- **Dataset entries**:
————————

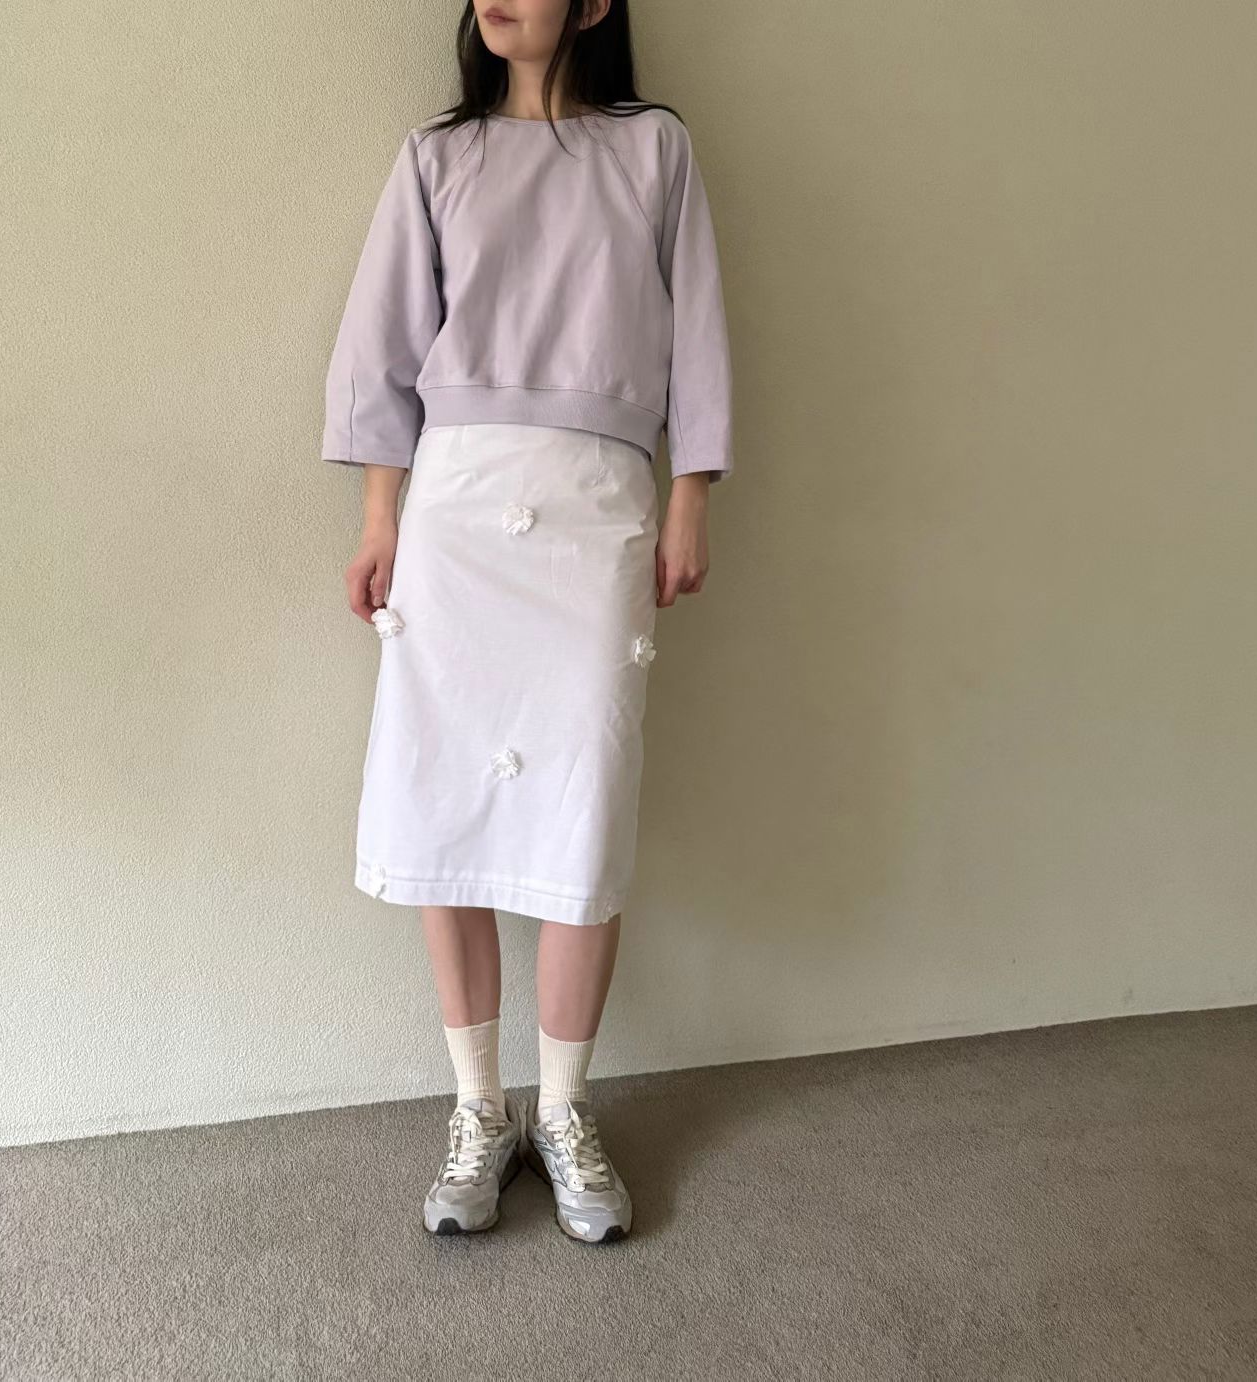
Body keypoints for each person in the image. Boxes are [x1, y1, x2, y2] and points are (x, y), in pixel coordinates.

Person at [321, 0, 733, 1243]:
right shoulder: (435, 155)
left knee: (582, 798)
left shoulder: (654, 147)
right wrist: (379, 518)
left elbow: (699, 331)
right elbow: (382, 345)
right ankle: (476, 1105)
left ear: (594, 2)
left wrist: (691, 495)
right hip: (456, 508)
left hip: (599, 503)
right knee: (442, 793)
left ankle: (562, 1107)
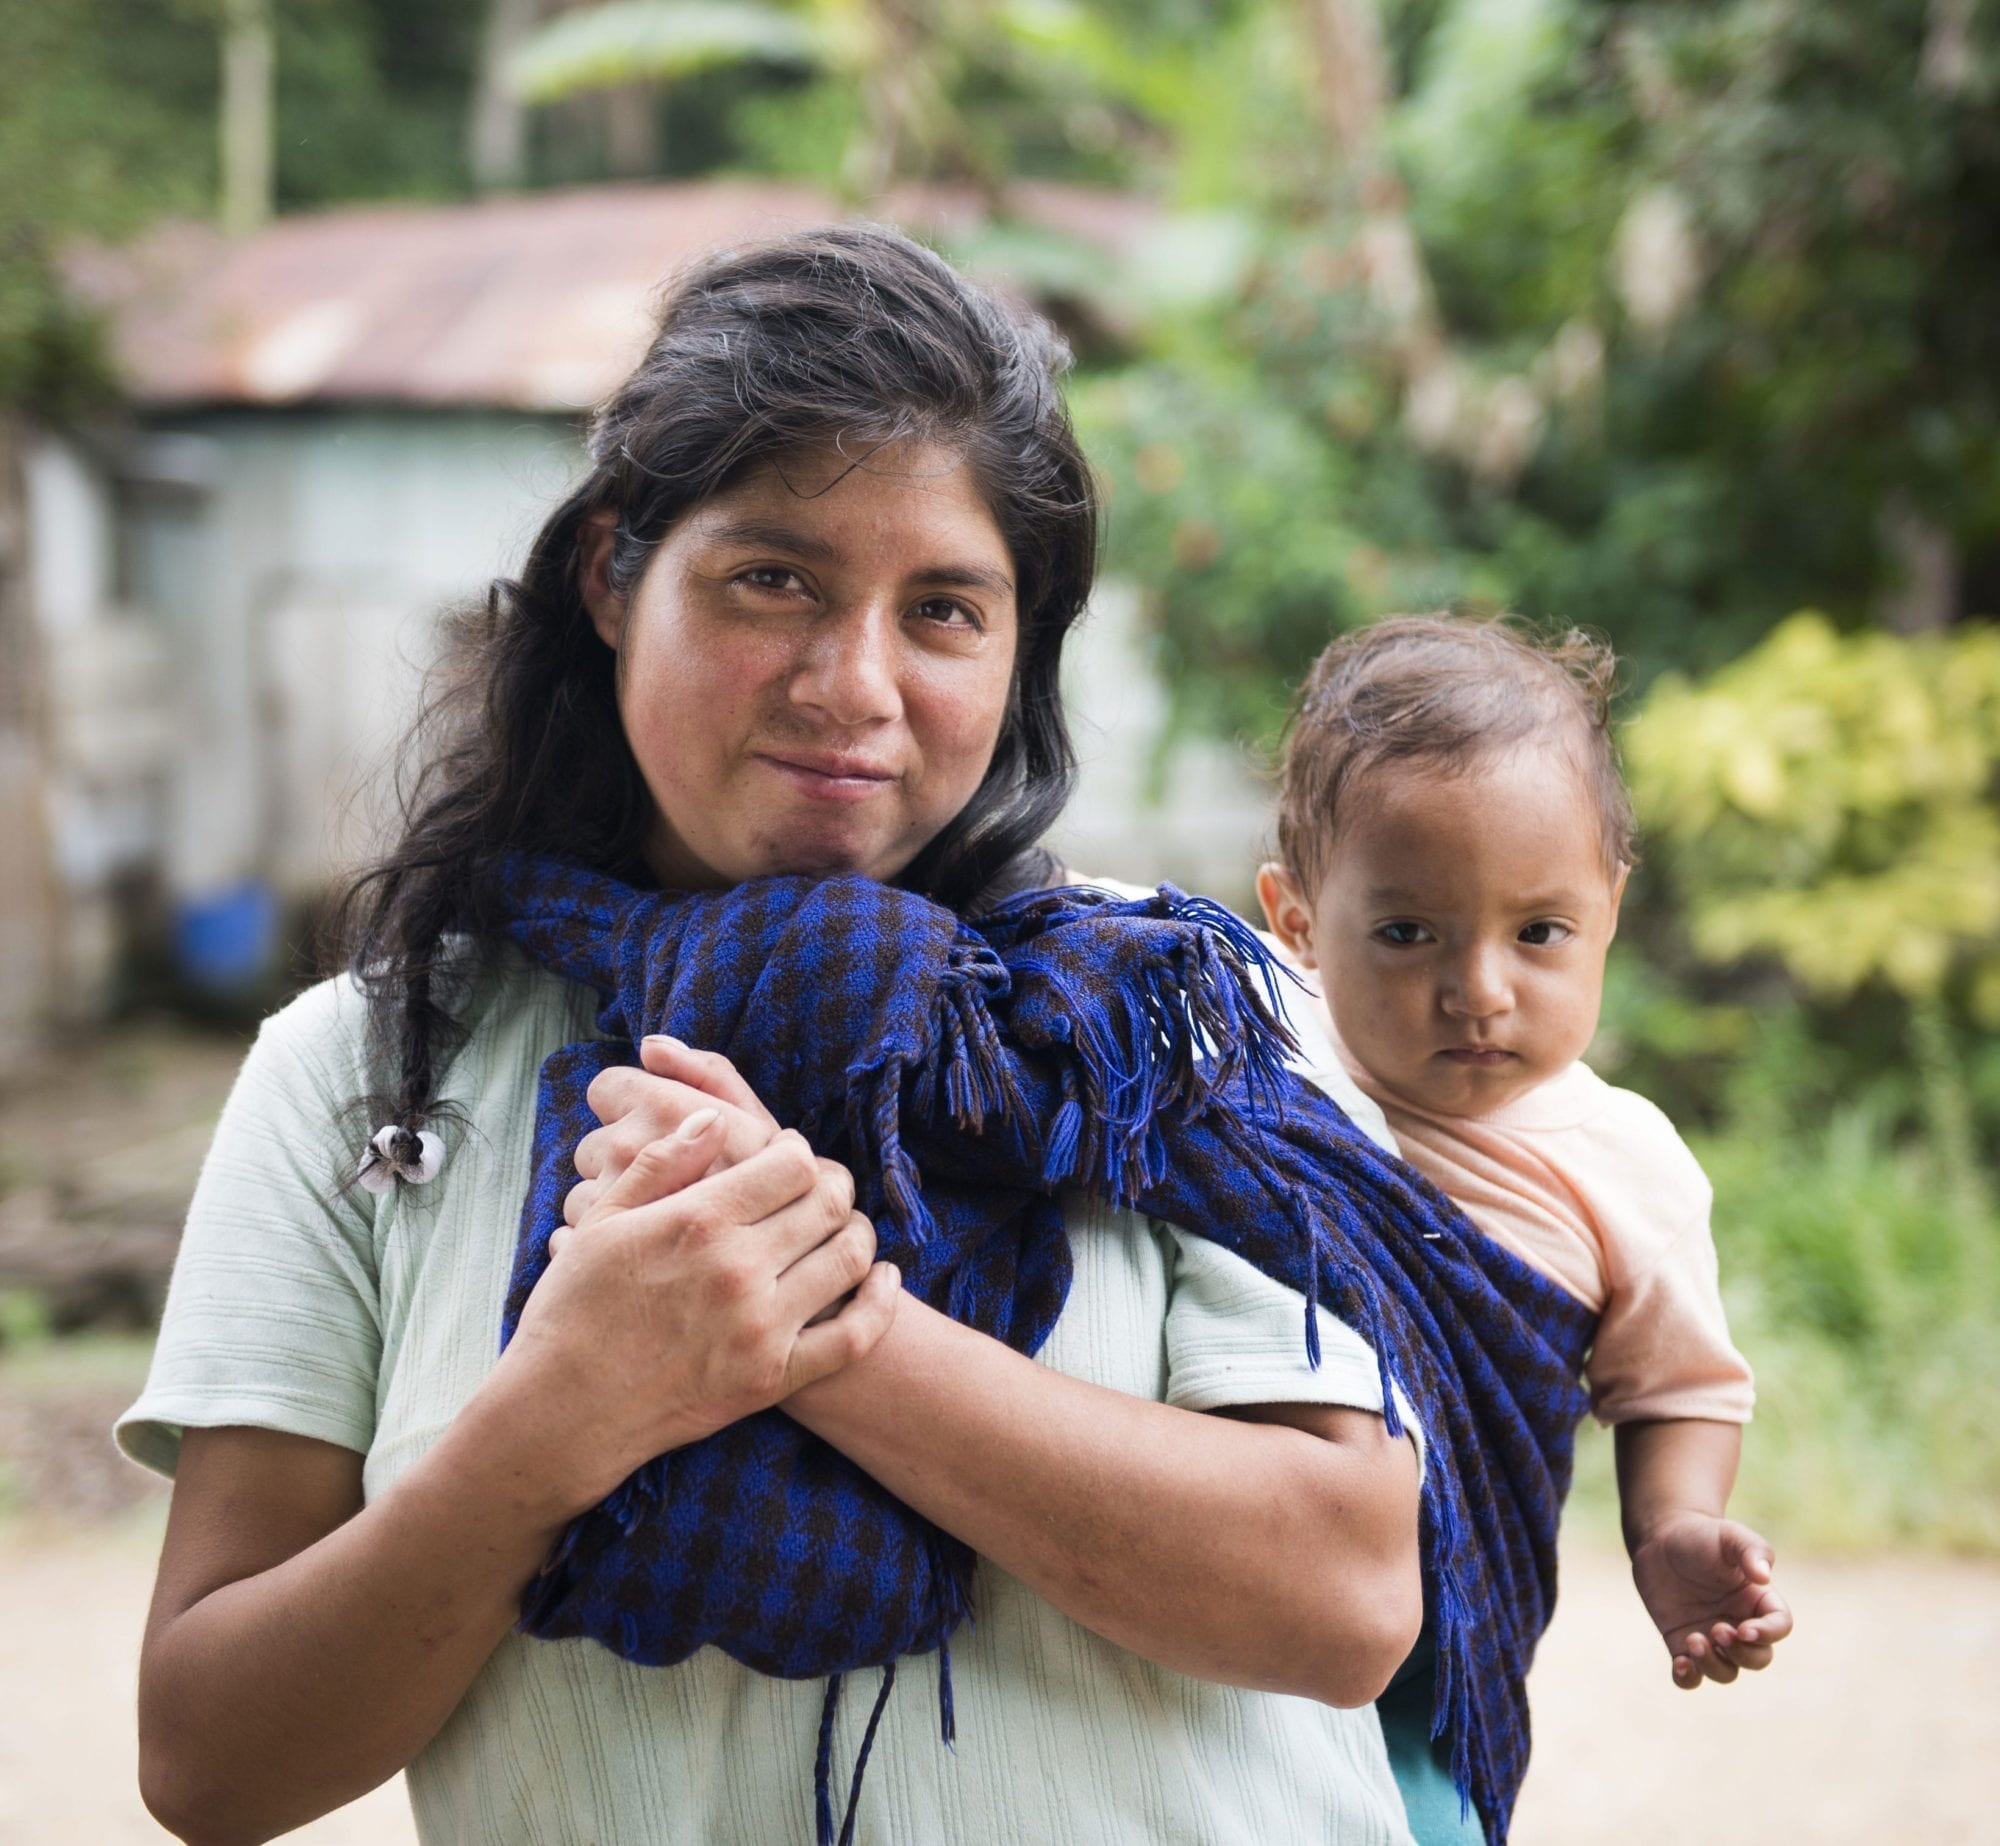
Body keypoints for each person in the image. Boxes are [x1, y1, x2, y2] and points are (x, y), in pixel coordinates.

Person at [117, 226, 1437, 1846]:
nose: (851, 681)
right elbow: (209, 1760)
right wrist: (555, 1419)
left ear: (1021, 647)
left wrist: (833, 1331)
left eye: (944, 609)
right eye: (775, 579)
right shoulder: (362, 1073)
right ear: (613, 574)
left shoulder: (1168, 1022)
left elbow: (1348, 1590)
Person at [1255, 614, 1796, 1843]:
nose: (1478, 989)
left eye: (1536, 931)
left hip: (1434, 1650)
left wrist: (1669, 1526)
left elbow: (1677, 1382)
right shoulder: (1262, 1061)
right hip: (1235, 1569)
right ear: (1293, 919)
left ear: (1606, 907)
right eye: (1406, 934)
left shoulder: (1625, 1164)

————————

Where a line of the records above holds the word "elbow", copy that line.

left elbow: (699, 331)
right elbow: (382, 345)
right elbow: (209, 1760)
left elbow: (1348, 1590)
left elbow: (1677, 1382)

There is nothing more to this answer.